Top of RECORDED DATA

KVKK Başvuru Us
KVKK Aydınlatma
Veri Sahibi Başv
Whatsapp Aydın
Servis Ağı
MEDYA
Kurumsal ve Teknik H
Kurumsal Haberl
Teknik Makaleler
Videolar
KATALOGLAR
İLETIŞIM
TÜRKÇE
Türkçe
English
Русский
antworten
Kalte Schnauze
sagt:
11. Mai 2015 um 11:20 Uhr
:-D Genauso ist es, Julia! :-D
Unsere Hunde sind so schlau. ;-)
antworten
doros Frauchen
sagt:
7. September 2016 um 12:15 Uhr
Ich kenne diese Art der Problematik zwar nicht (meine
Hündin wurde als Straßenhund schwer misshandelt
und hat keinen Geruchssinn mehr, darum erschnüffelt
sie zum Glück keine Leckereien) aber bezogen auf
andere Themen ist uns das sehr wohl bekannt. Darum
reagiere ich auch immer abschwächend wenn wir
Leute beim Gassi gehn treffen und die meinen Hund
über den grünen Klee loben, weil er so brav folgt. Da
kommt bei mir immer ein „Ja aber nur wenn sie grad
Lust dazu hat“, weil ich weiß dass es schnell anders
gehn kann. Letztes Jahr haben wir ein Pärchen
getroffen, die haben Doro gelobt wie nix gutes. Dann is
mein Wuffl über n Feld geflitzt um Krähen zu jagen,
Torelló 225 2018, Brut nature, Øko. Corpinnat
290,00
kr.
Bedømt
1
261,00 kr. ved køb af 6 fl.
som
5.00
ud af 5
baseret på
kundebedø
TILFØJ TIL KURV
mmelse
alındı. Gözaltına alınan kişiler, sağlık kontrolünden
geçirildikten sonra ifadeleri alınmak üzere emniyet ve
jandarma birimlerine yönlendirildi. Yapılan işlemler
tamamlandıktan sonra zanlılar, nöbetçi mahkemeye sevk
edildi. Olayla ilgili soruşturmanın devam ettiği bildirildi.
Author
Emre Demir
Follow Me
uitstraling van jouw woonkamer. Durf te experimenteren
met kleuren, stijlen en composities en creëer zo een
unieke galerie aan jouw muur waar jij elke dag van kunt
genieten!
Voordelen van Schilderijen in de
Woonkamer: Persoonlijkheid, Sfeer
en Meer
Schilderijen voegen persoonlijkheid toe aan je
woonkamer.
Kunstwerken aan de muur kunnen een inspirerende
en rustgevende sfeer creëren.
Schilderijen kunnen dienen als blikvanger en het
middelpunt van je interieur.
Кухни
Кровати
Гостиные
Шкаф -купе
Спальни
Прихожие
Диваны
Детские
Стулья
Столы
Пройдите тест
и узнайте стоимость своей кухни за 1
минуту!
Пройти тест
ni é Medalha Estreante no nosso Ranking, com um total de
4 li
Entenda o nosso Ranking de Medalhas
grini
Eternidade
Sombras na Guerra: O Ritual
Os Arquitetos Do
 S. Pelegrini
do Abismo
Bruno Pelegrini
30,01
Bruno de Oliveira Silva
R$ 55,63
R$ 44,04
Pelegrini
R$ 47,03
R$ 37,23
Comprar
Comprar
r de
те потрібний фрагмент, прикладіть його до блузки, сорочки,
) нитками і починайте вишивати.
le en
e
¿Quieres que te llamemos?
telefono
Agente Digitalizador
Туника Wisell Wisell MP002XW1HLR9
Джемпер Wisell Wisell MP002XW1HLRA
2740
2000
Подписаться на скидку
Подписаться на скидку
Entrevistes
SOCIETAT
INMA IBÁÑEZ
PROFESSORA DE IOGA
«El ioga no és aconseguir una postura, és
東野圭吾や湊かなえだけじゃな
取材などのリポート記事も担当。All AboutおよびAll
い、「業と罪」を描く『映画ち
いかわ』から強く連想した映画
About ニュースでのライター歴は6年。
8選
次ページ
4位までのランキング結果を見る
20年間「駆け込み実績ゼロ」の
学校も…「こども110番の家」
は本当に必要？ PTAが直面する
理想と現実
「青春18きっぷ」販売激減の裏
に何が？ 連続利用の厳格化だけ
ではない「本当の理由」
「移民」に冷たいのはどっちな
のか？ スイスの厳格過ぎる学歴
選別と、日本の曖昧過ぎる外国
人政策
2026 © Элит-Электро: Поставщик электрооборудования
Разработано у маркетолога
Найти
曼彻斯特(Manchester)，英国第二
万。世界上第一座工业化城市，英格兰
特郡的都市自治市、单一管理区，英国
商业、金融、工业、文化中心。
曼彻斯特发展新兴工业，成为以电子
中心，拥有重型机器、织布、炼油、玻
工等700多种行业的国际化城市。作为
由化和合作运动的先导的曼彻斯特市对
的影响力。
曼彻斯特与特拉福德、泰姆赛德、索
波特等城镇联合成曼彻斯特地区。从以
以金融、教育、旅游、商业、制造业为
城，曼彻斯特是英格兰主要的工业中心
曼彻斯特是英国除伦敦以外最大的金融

Bottom of RECORDED DATA

YOUR ASSIGNMENT
Filter the data above down to lines with the word "Kurumsal", and copy them.

WRITTEN RESPONSE
Kurumsal ve Teknik H
Kurumsal Haberl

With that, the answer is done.